→ Fragmento citado:

El dolor, el cansancio, el miedo y la desesperación hizo que la mala leche hirviera en mi interior y se reflejase exteriormente con contestaciones un tanto bruscas  para todo el que osó a comunicarse conmigo en esa interminable hora y media de periplo por la carretera. Mala leche que sólo se calmó con un delicioso baño que nos pegamos en la piscina del hostal. ¡Qué gustito madre mía! ¡Qué bien sienta el agua después de tanto fuego!
Al día siguiente nos esperaba una furgoneta repleta de viajeros. Tras un viaje con adelantamientos de alto riesgo y ocho horas de paciencia llegamos a Bromo de noche. El clima era extremadamente húmedo y los nativos nos esperaban protegidos con mantas y gorros de lana. Cervecita y cama. La noche duró poco y el despertador sonó a las 3 de la mañana.  A las 4 nos recogieron en la puerta del hotel y un jip nos llevó hasta la falda de una montaña enfrente del volcán Bromo. Entonces, con la única luz de las estrellas y de alguna que otra linterna que se trajo algún ¨avispadillo¨ empezamos a subir la montaña. Estaba subiendo una montaña a las 4 de la mañana y sin desayunar.  ¡Creía que iba a morir! Además, muchos indonesios, sabiendo lo desentrenados que llegan los turistas, te esperan con un burro en diferentes partes del trayecto para ayudarte a subir la montaña por un módico precio. Pero no, una se niega a aceptar que va cumpliendo años y que el body ya no es lo que era. Así que aunque el pulmón me mandaba señales claras de asfixia, el amor propio pudo más y al final llegamos a la cima. Entonces el cansancio desapareció. Ante mis ojos, rodeado de nubes y ceniza aparecía el volcán Bromo escupiendo humo. Nos quedamos allí, embelesados, compitiendo con los turistas por el mejor sitio para ver cómo amanece un volcán. Esperamos, disfrutando al ver cómo el cielo gris ceniza iba endulzando su color hasta decidirse por un azul intenso. Se hizo la luz, y los colores brillaron con toda su intensidad. Nos quedamos en silencio, tranquilos e impresionados hasta que llegó la hora de regresar al jip que nos llevaría al volcán y para nuestra sorpresa ¡pudimos subir al cráter!

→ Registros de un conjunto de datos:
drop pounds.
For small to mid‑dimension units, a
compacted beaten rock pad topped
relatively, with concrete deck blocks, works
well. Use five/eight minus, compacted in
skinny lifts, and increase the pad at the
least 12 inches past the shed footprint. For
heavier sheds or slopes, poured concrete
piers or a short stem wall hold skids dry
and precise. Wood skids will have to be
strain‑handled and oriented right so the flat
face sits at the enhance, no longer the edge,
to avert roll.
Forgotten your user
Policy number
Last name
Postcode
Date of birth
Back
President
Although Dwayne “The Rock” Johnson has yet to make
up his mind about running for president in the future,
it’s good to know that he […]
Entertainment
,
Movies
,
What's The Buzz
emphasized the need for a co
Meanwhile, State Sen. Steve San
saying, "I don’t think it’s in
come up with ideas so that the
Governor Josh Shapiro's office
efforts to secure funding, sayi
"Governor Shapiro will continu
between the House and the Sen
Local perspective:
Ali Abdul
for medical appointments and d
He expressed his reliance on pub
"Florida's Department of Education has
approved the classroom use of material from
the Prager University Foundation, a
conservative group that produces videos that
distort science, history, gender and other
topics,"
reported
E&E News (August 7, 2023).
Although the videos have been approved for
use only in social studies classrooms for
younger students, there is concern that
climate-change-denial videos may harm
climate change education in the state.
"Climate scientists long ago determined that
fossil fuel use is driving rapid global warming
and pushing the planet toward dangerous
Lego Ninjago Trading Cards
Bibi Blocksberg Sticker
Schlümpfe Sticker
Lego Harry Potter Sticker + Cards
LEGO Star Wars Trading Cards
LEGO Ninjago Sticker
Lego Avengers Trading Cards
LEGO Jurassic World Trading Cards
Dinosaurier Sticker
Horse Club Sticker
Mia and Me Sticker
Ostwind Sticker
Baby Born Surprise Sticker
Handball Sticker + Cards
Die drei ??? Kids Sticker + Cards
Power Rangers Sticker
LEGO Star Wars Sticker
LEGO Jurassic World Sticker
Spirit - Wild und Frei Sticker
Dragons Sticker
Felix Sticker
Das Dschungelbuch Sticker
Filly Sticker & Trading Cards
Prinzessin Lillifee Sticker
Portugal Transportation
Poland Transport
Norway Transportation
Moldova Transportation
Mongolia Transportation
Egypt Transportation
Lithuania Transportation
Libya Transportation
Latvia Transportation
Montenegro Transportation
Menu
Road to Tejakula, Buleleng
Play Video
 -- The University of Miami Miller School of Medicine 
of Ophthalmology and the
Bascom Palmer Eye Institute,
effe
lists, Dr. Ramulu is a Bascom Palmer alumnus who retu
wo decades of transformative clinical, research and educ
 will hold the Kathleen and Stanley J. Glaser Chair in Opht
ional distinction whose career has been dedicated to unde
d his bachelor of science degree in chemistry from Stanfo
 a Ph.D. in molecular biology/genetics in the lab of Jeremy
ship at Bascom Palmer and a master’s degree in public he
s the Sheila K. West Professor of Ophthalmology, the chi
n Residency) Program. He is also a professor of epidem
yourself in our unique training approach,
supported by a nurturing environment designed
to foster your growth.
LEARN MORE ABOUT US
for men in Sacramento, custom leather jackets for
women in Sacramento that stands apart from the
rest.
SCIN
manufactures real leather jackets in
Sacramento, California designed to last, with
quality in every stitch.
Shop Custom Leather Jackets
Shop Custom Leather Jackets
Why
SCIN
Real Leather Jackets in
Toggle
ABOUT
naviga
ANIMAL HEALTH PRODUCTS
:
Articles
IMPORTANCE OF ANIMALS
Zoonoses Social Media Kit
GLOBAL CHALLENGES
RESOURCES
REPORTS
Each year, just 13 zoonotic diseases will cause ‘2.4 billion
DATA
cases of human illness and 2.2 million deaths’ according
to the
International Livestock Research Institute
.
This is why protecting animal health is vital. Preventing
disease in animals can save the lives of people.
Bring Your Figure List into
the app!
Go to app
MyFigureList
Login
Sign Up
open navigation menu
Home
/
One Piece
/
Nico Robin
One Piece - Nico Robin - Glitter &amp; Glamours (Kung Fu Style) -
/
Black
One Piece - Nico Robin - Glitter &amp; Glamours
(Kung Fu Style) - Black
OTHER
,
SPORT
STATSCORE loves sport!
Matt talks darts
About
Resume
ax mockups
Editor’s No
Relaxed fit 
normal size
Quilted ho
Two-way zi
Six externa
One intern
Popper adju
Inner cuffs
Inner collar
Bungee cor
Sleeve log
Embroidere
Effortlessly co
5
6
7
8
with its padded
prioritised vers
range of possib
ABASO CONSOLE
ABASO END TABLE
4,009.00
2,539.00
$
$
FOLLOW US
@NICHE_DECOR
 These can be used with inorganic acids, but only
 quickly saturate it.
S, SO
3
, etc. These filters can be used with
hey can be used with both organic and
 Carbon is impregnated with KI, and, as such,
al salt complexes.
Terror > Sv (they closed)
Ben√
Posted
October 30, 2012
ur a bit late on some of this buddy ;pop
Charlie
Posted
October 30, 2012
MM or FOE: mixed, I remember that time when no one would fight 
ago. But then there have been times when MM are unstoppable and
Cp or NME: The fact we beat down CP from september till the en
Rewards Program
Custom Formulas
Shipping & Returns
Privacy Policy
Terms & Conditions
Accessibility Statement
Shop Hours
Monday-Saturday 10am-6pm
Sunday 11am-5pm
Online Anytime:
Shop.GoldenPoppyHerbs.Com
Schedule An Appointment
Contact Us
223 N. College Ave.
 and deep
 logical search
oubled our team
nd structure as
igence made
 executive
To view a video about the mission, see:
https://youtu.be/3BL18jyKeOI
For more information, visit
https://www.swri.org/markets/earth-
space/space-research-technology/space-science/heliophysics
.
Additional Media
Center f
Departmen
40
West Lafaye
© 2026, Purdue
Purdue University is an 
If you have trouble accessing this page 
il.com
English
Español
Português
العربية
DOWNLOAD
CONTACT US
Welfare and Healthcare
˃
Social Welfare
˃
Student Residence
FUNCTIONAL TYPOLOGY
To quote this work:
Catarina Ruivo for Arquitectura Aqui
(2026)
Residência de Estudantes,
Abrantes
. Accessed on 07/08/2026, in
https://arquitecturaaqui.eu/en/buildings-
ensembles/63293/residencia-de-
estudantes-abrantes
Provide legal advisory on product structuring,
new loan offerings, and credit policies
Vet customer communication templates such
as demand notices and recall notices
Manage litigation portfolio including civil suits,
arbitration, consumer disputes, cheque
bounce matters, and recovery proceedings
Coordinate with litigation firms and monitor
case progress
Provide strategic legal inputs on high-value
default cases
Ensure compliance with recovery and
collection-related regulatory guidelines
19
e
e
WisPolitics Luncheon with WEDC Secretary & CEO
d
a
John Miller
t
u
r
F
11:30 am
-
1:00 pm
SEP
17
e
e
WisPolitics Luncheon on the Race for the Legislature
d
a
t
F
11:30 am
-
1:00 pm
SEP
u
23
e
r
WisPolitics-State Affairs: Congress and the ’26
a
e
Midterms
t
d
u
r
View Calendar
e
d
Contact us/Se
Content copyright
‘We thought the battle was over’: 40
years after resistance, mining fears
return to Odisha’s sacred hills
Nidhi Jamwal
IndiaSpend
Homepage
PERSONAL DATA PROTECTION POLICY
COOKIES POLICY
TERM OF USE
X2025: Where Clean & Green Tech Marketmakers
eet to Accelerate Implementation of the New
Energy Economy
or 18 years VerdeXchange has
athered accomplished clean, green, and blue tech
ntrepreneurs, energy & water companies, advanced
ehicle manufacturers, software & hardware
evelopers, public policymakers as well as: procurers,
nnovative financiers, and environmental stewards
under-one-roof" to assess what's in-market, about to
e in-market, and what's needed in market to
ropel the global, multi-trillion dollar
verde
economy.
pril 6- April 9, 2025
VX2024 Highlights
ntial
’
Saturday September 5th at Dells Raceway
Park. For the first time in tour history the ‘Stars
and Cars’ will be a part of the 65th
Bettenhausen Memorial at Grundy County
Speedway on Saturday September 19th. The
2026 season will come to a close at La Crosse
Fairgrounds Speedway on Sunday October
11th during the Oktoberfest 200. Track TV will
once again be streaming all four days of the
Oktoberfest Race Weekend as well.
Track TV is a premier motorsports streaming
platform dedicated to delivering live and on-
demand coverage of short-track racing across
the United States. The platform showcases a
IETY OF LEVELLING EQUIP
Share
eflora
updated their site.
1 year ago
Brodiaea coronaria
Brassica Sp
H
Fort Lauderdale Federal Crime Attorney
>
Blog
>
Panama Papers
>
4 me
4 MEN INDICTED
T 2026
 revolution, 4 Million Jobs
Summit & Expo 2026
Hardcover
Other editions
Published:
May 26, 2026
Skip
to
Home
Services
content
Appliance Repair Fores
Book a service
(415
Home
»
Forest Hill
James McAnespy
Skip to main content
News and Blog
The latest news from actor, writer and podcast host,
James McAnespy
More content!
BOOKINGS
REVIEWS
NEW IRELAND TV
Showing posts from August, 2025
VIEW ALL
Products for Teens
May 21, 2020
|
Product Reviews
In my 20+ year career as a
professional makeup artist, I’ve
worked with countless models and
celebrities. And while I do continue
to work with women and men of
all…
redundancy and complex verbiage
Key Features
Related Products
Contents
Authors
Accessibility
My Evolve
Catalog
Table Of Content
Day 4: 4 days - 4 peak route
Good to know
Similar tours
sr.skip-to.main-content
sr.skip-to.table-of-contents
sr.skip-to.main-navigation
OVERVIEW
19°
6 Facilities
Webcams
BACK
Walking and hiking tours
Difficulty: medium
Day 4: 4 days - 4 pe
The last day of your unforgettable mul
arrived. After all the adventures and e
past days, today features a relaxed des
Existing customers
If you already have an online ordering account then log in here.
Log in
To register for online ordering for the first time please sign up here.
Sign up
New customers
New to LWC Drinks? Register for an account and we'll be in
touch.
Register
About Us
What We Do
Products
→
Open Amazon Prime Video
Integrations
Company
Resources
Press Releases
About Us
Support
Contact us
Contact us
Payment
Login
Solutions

→ Partes del ejercicio:
(1) Enumera los cuatro estados que, según la primera oración del relato del viaje a Bromo, hicieron que la mala leche hirviera en el interior de quien narra.
(2) Prolonga el relato del viaje a Bromo a partir de su última oración.

→ Resultados del ejercicio:
(1) El dolor, el cansancio, el miedo y la desesperación.

(2)
Cada 10 minutos el volcán escupía ceniza. Entonces todo se nublaba y la ceniza caía  del cielo como si fuera nieve ensuciando nuestra ropa y dificultando nuestra respiración.  Los pies se hundían en la ceniza y un intenso olor a azufre salía del volcán tan potentemente que salías con regustillo a metal. Tuve que parar varias veces y sentarme en la ceniza para llegar a la cima. Mis pantalones se tiñeron de gris. Y al fin, llegamos al cráter. El cansancio me hizo desplomarme en el suelo y no poder moverme durante unos minutos. El corazón me latía con fuerza y las piernas me temblaban, entonces, me giré y vi el interior del cráter. El volcán parecía estar hueco y unos 20 metros más abajo, un agujero humeante se abría en mitad de la tierra con fuerza. Era impresionante. Estamos tan acostumbrados a las ciudades de cemento y luces fluorescentes que se nos olvida que vivimos en un planeta llamado ¨Tierra¨ con placas, manto, y un núcleo  incandescente que no se anda con tonterías.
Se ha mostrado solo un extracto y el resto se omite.